O Bernardo Motta apontou que «em grego, "pistis" (fé) é um termo bem diferente de "gnosis" (conhecimento).» Em Português também. Feliz coincidência. Assim não precisamos continuar a conversa em Grego.
Eu propus que a verificação independente permite distinguir o conhecimento da mera crença. O Bernardo retorquiu que:
«eu faço a "verificação independente" da justeza e veracidade da minha fé por intermédio de operações intelectuais.»
É como fazer eu próprio a verificação independente da minha declaração de impostos. Será que a DGCI vai na conversa? Por verificação independente quero dizer mesmo isso. Independente. Se o aluno diz que sabe a matéria, o professor verifica. Se um cientista propõe uma hipótese, outro cientista verifica. Independentemente. E nunca por mera operação intelectual. Algures, alguma ideia será confrontada com alguma observação, senão não se verifica nada. Aposto que em Grego «verificar» e «olhar para o umbigo» também são termos diferentes.
É verdade que poucas vezes precisamos desta verificação independente. Quando consultamos o horário do autocarro ou compramos bolachas basta-nos comparar crenças com observações e rever as primeiras se necessário. Não precisamos que outros confirmem cada inferência que fazemos. Mas quando há empenho pessoal numa certa conclusão, seja nos impostos, passar no exame, publicar o artigo, ou em matéria de fé, é provável que factores subjectivos guiem crenças e afirmações e as afastem da realidade. Nestes casos é importante testar a crença de uma forma independente.
A ciência é exímia nisto. A linguagem rigorosa e a tradição de crítica livre promovem uma actividade colectiva que ultrapassa as limitações individuais de cada cientista. A religião faz o contrário. Criticar ou duvidar é repreensível, e a linguagem religiosa é propositadamente ambígua. Ou mesmo incompreensível. È mafaguinhos por todo o lado, palavras sem sentido.

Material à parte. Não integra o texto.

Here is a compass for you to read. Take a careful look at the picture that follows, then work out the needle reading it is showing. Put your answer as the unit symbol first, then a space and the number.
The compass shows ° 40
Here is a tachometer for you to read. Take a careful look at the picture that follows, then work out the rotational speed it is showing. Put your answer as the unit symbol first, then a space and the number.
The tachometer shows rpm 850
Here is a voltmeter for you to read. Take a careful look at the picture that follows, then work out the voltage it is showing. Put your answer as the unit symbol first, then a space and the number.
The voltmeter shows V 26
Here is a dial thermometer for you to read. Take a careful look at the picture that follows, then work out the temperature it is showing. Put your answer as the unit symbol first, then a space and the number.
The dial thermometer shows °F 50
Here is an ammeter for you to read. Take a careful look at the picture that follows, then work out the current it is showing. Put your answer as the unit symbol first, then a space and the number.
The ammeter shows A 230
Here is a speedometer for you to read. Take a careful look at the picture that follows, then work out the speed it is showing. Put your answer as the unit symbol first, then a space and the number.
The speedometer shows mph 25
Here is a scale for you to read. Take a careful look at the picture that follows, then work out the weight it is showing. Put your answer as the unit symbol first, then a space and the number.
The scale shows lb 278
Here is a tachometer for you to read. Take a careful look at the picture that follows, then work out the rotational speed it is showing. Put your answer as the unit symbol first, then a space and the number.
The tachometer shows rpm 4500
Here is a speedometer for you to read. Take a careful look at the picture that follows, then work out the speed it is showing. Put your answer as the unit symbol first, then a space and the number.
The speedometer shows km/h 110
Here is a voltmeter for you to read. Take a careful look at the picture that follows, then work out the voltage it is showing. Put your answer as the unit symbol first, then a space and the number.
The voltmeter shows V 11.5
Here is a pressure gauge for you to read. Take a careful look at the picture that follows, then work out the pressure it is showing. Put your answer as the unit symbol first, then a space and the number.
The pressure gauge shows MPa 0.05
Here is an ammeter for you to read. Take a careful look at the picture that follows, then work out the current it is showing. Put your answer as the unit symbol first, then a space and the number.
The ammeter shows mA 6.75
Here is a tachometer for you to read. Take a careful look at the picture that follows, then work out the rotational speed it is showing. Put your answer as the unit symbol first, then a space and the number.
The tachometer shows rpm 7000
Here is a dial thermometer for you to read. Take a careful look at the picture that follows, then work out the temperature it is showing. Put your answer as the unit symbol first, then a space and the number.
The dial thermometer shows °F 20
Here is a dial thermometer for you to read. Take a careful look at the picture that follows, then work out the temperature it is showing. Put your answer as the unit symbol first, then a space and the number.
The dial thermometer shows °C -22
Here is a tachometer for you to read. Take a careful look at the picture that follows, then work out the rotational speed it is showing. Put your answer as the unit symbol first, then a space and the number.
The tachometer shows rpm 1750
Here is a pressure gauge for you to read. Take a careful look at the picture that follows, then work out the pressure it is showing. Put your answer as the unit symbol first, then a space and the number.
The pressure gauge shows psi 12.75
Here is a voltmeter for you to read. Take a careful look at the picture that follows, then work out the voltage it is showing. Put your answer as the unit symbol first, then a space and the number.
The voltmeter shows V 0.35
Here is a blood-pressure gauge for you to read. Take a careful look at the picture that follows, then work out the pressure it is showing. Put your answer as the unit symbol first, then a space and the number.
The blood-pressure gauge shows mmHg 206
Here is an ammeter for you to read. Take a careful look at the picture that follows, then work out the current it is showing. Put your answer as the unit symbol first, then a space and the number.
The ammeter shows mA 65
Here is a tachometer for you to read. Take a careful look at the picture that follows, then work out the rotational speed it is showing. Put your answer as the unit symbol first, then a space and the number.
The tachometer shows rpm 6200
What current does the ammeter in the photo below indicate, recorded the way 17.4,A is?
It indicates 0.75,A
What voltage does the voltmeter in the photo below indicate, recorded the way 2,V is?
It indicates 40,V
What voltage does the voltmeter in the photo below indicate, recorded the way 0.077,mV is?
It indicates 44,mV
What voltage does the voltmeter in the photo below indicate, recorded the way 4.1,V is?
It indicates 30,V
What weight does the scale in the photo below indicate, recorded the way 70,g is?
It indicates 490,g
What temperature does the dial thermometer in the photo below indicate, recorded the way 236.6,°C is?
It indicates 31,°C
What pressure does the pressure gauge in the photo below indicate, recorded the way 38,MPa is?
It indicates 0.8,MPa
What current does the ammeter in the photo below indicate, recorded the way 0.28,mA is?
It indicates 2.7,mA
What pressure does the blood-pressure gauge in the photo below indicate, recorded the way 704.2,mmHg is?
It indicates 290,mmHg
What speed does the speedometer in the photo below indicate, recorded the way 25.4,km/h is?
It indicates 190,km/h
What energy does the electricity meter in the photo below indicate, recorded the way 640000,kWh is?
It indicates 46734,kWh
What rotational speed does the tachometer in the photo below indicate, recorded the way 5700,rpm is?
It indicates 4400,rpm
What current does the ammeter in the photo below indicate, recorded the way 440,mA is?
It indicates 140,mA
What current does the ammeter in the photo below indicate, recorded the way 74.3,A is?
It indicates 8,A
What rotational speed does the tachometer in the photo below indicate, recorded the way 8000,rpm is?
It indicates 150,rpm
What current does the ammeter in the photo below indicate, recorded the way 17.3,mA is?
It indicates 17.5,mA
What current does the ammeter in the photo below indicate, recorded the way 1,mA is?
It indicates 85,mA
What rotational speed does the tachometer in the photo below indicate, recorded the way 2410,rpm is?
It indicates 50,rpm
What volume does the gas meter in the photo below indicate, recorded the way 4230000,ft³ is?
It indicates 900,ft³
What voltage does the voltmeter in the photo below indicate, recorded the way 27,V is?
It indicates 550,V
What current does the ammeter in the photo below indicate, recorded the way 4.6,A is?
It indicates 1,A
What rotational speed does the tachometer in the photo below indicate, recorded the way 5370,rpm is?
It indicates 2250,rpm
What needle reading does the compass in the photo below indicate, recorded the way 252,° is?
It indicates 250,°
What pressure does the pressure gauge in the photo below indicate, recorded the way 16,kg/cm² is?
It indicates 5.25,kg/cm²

Um leitor («kota») comentou que «para mim todas as palavras que referiu têm sentido, referem algo, quer exista ou não, quer seja explicável ou não». É verdade que mafaguinhos pode ter sentido para um, deus pode fazer sentido para outro. Mas o sentido da palavra como meio de comunicação – para transmitir informação de uma pessoa para outra – tem que ser o sentido partilhado por ambas as partes, e não o sentido «para mim». De nada serve que «mafaguinho» tenha um sentido para mim se os outros não lhe dão o mesmo sentido.
«Gato» pode ter sentidos diferentes de pessoa para pessoa, mas podemos apontar para um gato e dar um sentido consensual à palavra. «Encarnado» refere uma sensação subjectiva que não sabemos se todos partilham da mesma forma (será que o meu encarnado é o vosso verde?), mas mesmo assim podemos chegar a um núcleo de sentido que partilhamos: «encarnado» é o que se sente ao ver este pigmento, ou quando esta luz incide no olho, ou se estimulam estes receptores da retina ou esta zona do córtex. Mesmo palavras como «justiça» e «amor» têm algum sentido que é partilhado por todos que as usam.
Mas «deus» é mesmo uma palavra mafaguinho. Para os teístas é uma pessoa que se preocupa, que perdoa ou castiga, que se zanga ou se alegra, que ama ou odeia. Para os deístas é o relojoeiro que deu corda ao universo e agora não liga a nada ou ninguém. Para os panteístas é tudo. Para Einstein era a elegância da relatividade. Para Hawking a complexidade da mecânica quântica. Mas não há nada em comum entre todos os estes usos da palavra. Dizer «deus» dá tanta informação como dizer «mafaguinho».
O mesmo se passa com espiritual, sagrado, revelado, e todas essas palavras que as religiões usam para se definir. São inúteis para comunicar ideias concretas pois nunca se sabe ao certo o que querem dizer. E é por isso que abundam na doutrina religiosa.